Multiscale Self-Attention Architecture in Temporal Neural Network for Nonintrusive Load Monitoring
Zihan Shan, Gangquan Si, Kai Qu, Qianyue Wang, Xiangguang Kong, Yu Tang, Yang Chen
Abstract
Non-intrusive load monitoring constitutes a significant function of the smart grid in the future. The purpose is to ameliorate the consumption and supply of electricity by disaggregating the total load to appliance-level load without intrusive monitoring. Recently, energy disaggregation is improved with the emergence of deep learning, but the imbalanced datasets and long sequences bring multiple difficulties to model training. The distribution of on/off states and the limitation of the model lead to massive false positive samples and undetected events.
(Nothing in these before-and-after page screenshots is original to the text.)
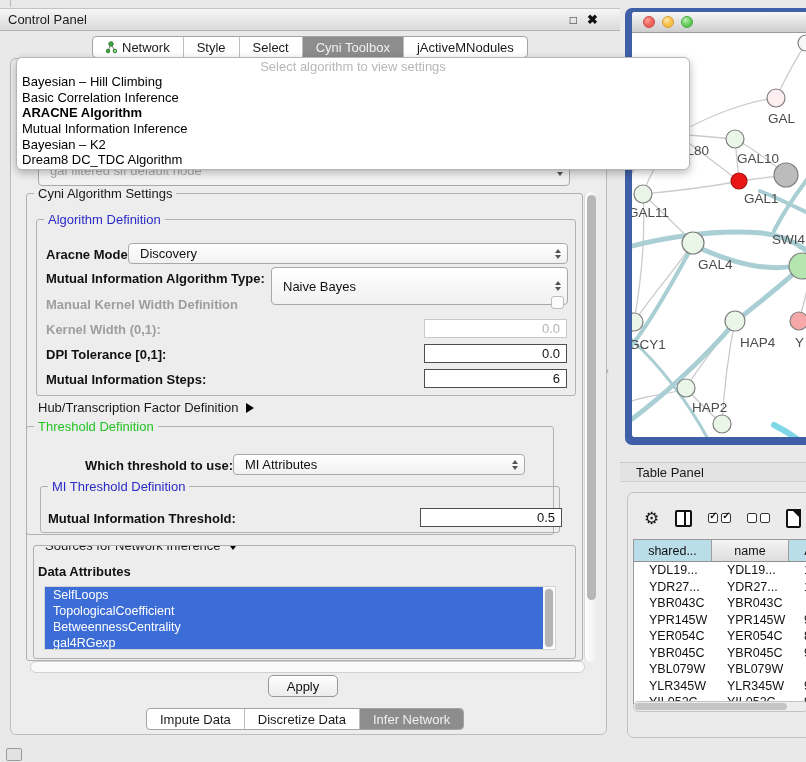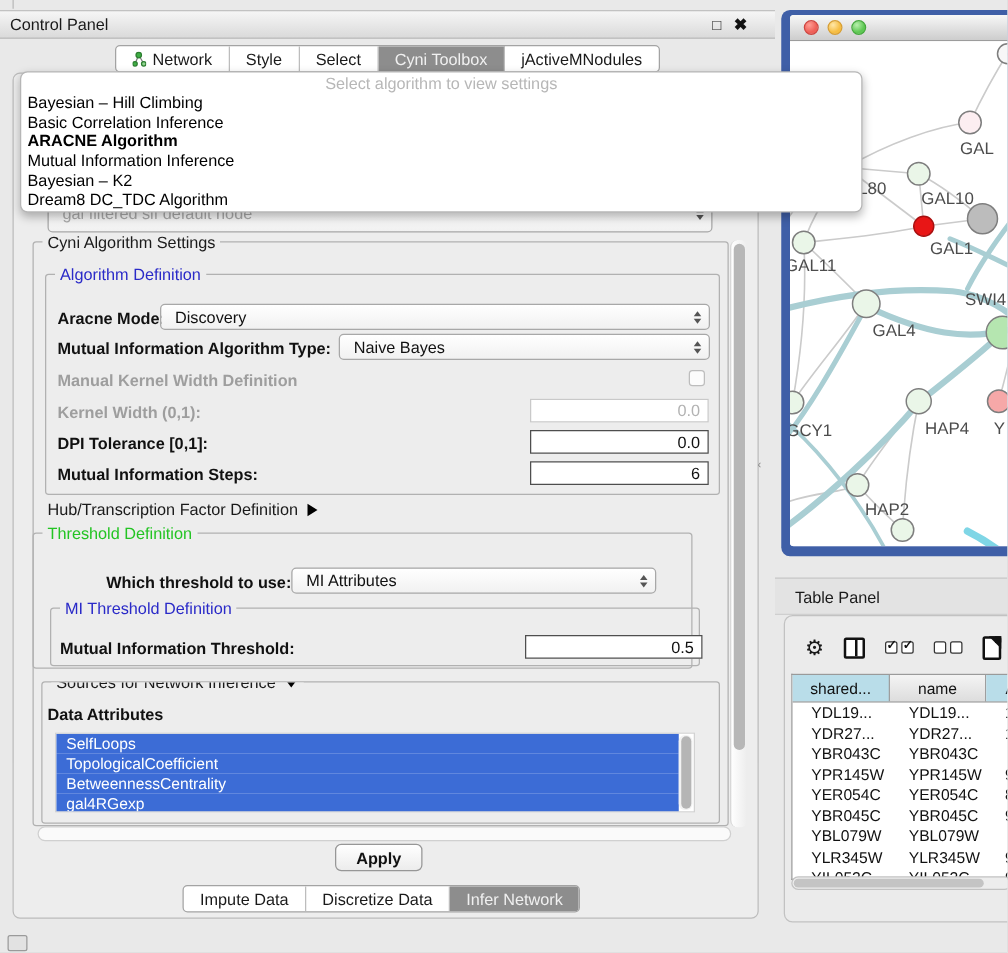--- a/index.html
+++ b/index.html
@@ -66,37 +66,37 @@
   .listbox{background:#fff;border:1px solid #d2d2d2;overflow:hidden;}
   .attr-item{height:16px;line-height:16px;background:#3c6cd6;color:#fff;font-size:12.5px;padding-left:8px;}
   .list-scroll{position:absolute;right:1px;top:1px;bottom:1px;width:11px;background:#f2f2f2;border-radius:5px;}
   .list-thumb{position:absolute;left:1.5px;top:1px;width:8px;height:96%;background:#b5b5b5;border-radius:4px;}
 
   .vscroll{background:linear-gradient(to right,#ffffff,#ececec);border-left:1px solid #d8d8d8;border-radius:6px;}
   .vscroll .thumb{position:absolute;left:2px;top:3px;width:9px;background:#b7b7b7;border-radius:5px;}
   .hscroll-pane{background:#fafafa;border:1px solid #d0d0d0;border-radius:6px;}
 
   .apply-btn{background:linear-gradient(#ffffff,#ececec);border:1px solid #979797;border-radius:5px;
-    display:flex;align-items:center;justify-content:center;font-size:13px;color:#111;font-weight:bold;}
+    display:flex;align-items:center;justify-content:center;font-size:13px;color:#111;}
 
   
   .net-window{left:625px;top:8px;width:190px;height:437px;background:#3f5fa7;
     border-radius:7px 0 0 7px;padding:4px 0 8px 7px;}
   .net-inner{width:100%;height:100%;background:#fff;border-radius:3px 0 0 3px;overflow:hidden;
     display:flex;flex-direction:column;}
   .net-titlebar{height:21px;background:linear-gradient(#f7f7f7,#cdcdcd);
     border-bottom:1px solid #9c9c9c;display:flex;align-items:center;gap:7px;padding-left:11px;flex:none;}
   .tl{width:12px;height:12px;border-radius:50%;}
   .tl.red{background:radial-gradient(circle at 35% 30%,#ff9d95,#ee6058 60%);border:1px solid #ce4540;}
   .tl.yellow{background:radial-gradient(circle at 35% 30%,#ffe7a8,#f6bd42 60%);border:1px solid #d79e33;}
   .tl.green{background:radial-gradient(circle at 35% 30%,#b9f0ae,#5fc854 60%);border:1px solid #44a83c;}
   .net-canvas{flex:1;background:#fff;position:relative;overflow:hidden;}
 
   
-  .tp-titlebar{left:620px;top:462px;width:186px;height:30px;background:#e3e3e3;
+  .tp-titlebar{left:620px;top:462px;width:186px;height:20px;background:#e3e3e3;
     border-top:1px solid #c7c7c7;border-bottom:1px solid #cfcfcf;
     display:flex;align-items:center;padding-left:16px;font-size:13px;color:#1a1a1a;}
   .table-panel{left:627px;top:492px;width:186px;height:246px;background:#ebebeb;
     border:1px solid #c2c2c2;border-radius:7px;overflow:hidden;}
   .tp-toolbar{position:absolute;left:0;top:10px;width:100%;height:30px;display:flex;align-items:center;gap:16px;padding-left:16px;}
   .gear{font-size:17px;color:#1a1a1a;line-height:1;}
   .colicon{width:17px;height:17px;border:2px solid #111;border-radius:2px;position:relative;background:#fff;}
   .colicon:before{content:"";position:absolute;left:50%;top:0;bottom:0;width:2px;background:#111;}
   .cbpair{display:flex;gap:3px;}
   .cb{width:10px;height:10px;border:1.5px solid #333;border-radius:2px;position:relative;background:#fff;}
@@ -199,21 +199,21 @@
   <div class="abs blbl" style="left:46px;top:247px;">Aracne Mode:</div>
   <div class="abs combo" style="left:128px;top:243px;width:440px;height:21px;">
     <span>Discovery</span>
     <span class="stepper">
         <span class="tri-up"></span>
         <span class="tri-dn"></span>
       </span>
   </div>
 
   <div class="abs blbl" style="left:46px;top:271px;">Mutual Information Algorithm Type:</div>
-  <div class="abs combo" style="left:271px;top:267px;width:297px;height:21px;">
+  <div class="abs combo" style="left:271px;top:267px;width:297px;height:38px;">
     <span>Naive Bayes</span>
     <span class="stepper">
         <span class="tri-up"></span>
         <span class="tri-dn"></span>
       </span>
   </div>
 
   <div class="abs glbl" style="left:46px;top:297px;">Manual Kernel Width Definition</div>
   <div class="abs checkbox" style="left:551px;top:296px;"></div>
 

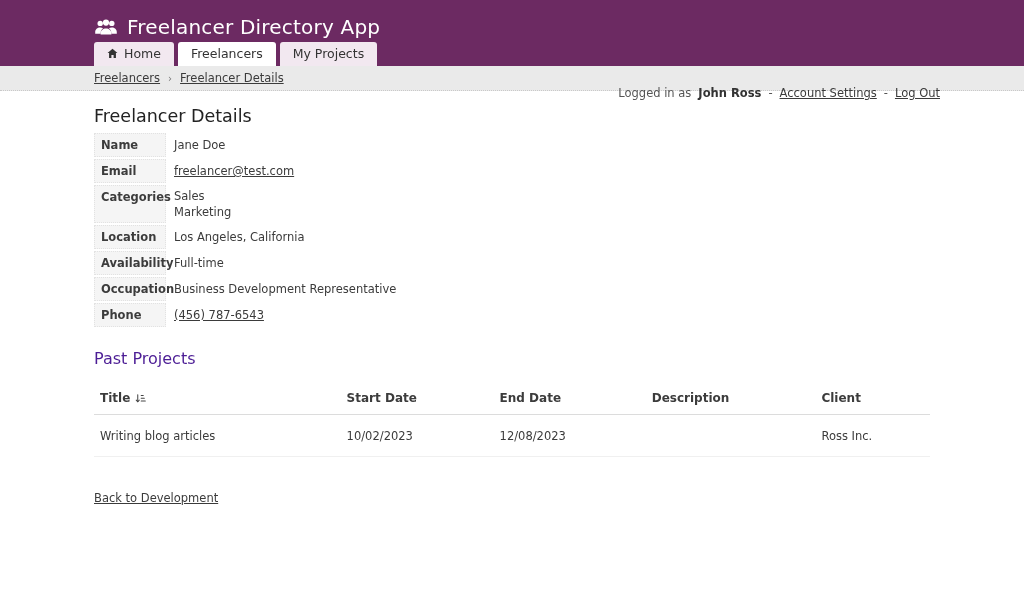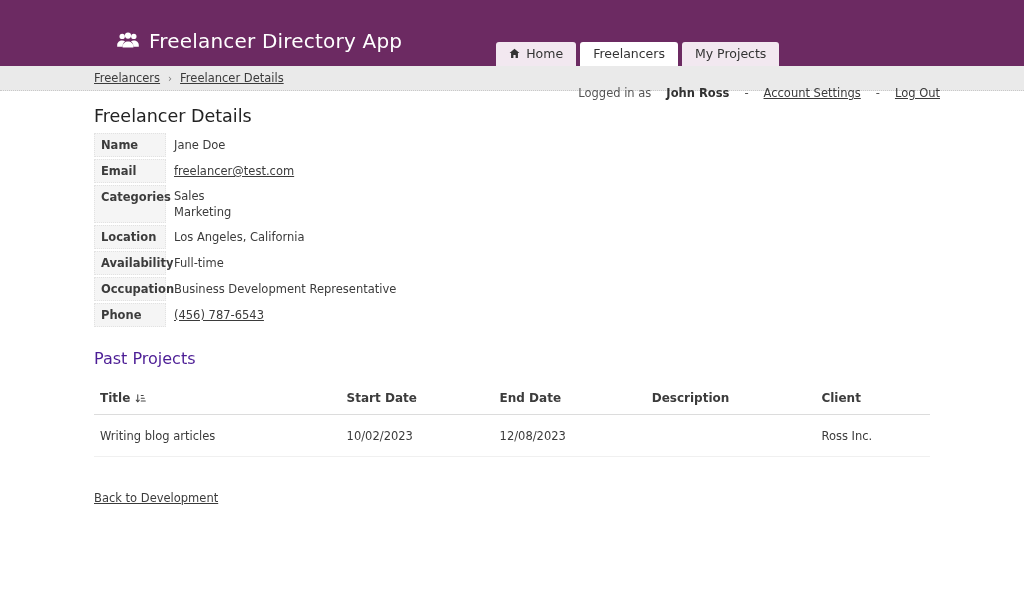--- a/index.html
+++ b/index.html
@@ -4,21 +4,21 @@
 <style>
   * { margin: 0; padding: 0; box-sizing: border-box; }
   html, body { width: 1024px; height: 602px; background: #ffffff; overflow: hidden; }
   body { font-family: "DejaVu Sans", "Liberation Sans", sans-serif; color: #3b3b3b; }
 
   
   .app-header {
     background: var(--header-bg, #6C2A62);
     height: 66px;
     display: flex;
-    padding-left: 22px;
+    flex-direction: column;
   }
   .brand {
     display: flex;
     align-items: center;
     gap: 9px;
     padding: 15px 0 0 94px;
     color: #ffffff;
   }
   .brand-title { font-size: 20px; font-weight: 400; letter-spacing: .2px; }
   .brand-icon svg { display: block; }
@@ -51,21 +51,21 @@
     align-items: center;
     justify-content: space-between;
     padding: 0 84px 0 94px;
     font-size: 11.5px;
     color: #4a4a4a;
     border-bottom: 1px dotted #c9c9c9;
   }
   .crumb-left { display: flex; align-items: center; gap: 8px; }
   .crumb-sep { color: #777; font-size: 10px; }
   a.plain-link { color: #3b3b3b; text-decoration: underline; cursor: pointer; }
-  .session { display: flex; gap: 15px; color: #555; margin-top: 30px; }
+  .session { display: flex; gap: 7px; color: #555; margin-top: 30px; }
   .session .username { font-weight: bold; color: #333; }
 
   
   .main { padding: 0 94px; }
   h1.page-title {
     font-size: 17.5px;
     font-weight: 500;
     color: #222222;
     margin: 15px 0 7px 0;
   }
To tackle these problems, we proposed a multiscale self-attention temporal neural network (MSANet) to utilize the global temporal correlation and local sequential features. Specifically, the dilated window self-attention mechanism is proposed to compute the local attention and the multi-branches structure is to exploit sequential features of different scales. Furthermore, the embedding of global temporal information is introduced to improve global contextual awareness, and subtask networks are designed for different tasks respectively to alleviate the effect of the imbalance. The proposed model is evaluated on REDD and UK-DALE datasets and shows outstanding performance on MAE and F1 score compared to baseline algorithms.